* WRITTEN TASK 1
From the passage on diesel fuel injection, pull out the words starting at "One big difference" and ending at "into the cylinder.", copied word for word.
* WRITTEN TASK 2
Write what comes next in the passage on diesel fuel injection, picking up right after its final sentence.
***** TEXT SEGMENT *****
Diesel Fuel Injection

One big difference between a diesel engine and a gas engine is in the injection process. Most car engines use port injection* or a carburetor. A port injection system injects fuel just prior to the intake stroke (outside the cylinder). A carburetor mixes air and fuel long before the air enters the cylinder. In a car engine, therefore, all of the fuel is loaded into the cylinder during the intake stroke and then compressed. The compression of the fuel/air mixture limits the compression ratio of the engine – if it compresses the air too much, the fuel/air mixture spontaneously ignites and causes knocking*. Because it causes excessive heat, knocking can damage the engine.

Diesel engines use direct fuel injection – the diesel fuel is injected directly into the cylinder.
***** EXTRACTED ENTRIES *****
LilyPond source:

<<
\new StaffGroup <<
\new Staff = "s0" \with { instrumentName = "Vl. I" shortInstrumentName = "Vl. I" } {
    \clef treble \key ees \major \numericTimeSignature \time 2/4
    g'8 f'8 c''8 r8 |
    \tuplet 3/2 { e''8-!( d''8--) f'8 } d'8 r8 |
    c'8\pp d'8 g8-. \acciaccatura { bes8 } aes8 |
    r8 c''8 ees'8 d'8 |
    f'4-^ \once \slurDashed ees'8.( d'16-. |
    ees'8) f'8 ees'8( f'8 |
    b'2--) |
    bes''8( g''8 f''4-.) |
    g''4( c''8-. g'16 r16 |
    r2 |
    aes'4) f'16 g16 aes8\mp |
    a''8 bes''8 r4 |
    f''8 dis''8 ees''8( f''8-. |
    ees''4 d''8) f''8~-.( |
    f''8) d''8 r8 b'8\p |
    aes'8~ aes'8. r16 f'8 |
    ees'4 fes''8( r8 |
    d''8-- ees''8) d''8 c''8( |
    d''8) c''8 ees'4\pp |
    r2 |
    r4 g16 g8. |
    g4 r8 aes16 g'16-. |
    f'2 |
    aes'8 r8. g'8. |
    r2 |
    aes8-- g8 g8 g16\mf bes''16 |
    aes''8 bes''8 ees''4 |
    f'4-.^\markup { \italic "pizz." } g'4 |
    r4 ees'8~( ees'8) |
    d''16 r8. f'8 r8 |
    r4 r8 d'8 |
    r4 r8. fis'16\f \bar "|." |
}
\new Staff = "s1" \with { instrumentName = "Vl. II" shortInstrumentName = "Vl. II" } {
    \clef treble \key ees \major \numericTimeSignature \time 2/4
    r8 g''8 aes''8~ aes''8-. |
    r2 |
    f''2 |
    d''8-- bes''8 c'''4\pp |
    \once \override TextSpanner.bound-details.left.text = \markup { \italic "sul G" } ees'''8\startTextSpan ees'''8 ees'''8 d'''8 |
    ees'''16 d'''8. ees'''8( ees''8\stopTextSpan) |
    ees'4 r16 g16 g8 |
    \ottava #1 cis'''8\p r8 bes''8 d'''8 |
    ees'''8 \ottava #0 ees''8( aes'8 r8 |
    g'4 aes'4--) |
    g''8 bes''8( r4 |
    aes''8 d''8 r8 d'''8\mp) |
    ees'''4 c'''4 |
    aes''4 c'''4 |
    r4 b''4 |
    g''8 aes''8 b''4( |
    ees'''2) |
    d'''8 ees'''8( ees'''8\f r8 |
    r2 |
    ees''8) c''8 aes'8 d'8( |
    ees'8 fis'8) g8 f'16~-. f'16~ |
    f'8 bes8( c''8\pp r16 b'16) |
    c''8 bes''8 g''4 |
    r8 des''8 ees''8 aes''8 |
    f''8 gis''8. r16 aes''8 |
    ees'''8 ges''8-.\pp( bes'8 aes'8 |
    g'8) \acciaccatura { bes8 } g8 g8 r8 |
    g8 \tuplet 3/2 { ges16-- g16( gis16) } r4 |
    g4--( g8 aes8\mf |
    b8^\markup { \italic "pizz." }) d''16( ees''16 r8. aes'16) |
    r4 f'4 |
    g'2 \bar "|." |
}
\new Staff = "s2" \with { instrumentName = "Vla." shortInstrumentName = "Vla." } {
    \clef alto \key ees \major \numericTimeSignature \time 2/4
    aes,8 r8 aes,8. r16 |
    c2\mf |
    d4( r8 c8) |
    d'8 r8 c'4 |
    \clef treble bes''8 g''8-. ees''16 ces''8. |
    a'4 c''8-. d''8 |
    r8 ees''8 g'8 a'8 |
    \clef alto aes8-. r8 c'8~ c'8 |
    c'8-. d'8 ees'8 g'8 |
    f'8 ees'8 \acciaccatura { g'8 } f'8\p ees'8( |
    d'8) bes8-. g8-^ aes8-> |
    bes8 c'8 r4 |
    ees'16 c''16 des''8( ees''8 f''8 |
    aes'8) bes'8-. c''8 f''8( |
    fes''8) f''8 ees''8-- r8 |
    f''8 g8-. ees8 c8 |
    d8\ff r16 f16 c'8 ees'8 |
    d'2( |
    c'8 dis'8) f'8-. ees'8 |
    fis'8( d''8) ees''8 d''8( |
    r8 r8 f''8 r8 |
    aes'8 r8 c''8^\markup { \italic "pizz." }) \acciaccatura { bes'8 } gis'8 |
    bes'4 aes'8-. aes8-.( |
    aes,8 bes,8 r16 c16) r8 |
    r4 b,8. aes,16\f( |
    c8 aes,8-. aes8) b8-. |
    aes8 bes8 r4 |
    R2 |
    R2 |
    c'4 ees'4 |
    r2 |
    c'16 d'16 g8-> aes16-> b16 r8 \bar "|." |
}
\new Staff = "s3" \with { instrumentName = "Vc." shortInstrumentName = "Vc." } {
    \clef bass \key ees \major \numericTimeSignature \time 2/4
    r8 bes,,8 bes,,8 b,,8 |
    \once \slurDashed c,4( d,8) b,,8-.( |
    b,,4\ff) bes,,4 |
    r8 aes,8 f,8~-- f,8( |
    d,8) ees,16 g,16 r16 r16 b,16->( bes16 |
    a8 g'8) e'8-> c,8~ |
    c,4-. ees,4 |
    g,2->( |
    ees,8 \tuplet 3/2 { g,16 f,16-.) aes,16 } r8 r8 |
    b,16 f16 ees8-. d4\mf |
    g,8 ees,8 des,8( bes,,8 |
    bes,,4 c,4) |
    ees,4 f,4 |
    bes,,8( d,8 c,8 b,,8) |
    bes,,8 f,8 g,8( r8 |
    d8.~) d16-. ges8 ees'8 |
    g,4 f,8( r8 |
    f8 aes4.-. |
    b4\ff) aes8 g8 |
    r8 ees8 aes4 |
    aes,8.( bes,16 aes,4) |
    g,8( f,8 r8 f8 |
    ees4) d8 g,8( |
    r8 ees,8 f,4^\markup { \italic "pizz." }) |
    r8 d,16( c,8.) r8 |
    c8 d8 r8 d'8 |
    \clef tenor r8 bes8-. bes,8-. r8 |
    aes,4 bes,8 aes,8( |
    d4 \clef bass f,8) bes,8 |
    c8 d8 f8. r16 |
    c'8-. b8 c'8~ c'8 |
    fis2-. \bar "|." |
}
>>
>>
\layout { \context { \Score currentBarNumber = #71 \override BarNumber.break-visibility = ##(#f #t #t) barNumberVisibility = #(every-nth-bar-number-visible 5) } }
*****
* OUTPUT 1
One big difference between a diesel engine and a gas engine is in the injection process. Most car engines use port injection* or a carburetor. A port injection system injects fuel just prior to the intake stroke (outside the cylinder). A carburetor mixes air and fuel long before the air enters the cylinder. In a car engine, therefore, all of the fuel is loaded into the cylinder during the intake stroke and then compressed. The compression of the fuel/air mixture limits the compression ratio of the engine – if it compresses the air too much, the fuel/air mixture spontaneously ignites and causes knocking*. Because it causes excessive heat, knocking can damage the engine.

Diesel engines use direct fuel injection – the diesel fuel is injected directly into the cylinder.

* OUTPUT 2
The injector on a diesel engine is its most complex component and has been the subject of a great deal of experimentation – in any particular engine, it may be located in a variety of places. The injector has to be able to withstand the temperature and pressure inside the cylinder and still deliver the fuel in a fine mist. Getting the mist circulated in the cylinder so that it is evenly distributed is also a problem, so some diesel engines employ special induction valves, precombustion chambers or other devices to swirl the air in the combustion chamber or otherwise improve the ignition and combustion process.

Diesel Fuel

Petroleum fuel, or crude oil, is naturally found in the Earth. When crude oil is refined at refineries, it can be separated into several different kinds of fuels, including gasoline, jet fuel, kerosene and, of course, diesel.

If you have ever compared diesel fuel and gasoline, you know that they are different. They certainly smell different. Diesel fuel is heavier and oilier. Diesel fuel evaporates much more slowly than gasoline - its boiling point is actually higher than the boiling point of water. You will often hear diesel fuel referred to as «diesel oil» because it is so oily.

Diesel fuel evaporates more slowly because it is heavier. It contains more carbon atoms in longer chains than gasoline does (gasoline is typically C9H20, while diesel fuel is typically C14H30). It takes less refining to create diesel fuel that is why it used to be cheaper than gasoline. Since 2004, however, demand for diesel has risen for several reasons, including increased industrialization and construction in China and the U.S.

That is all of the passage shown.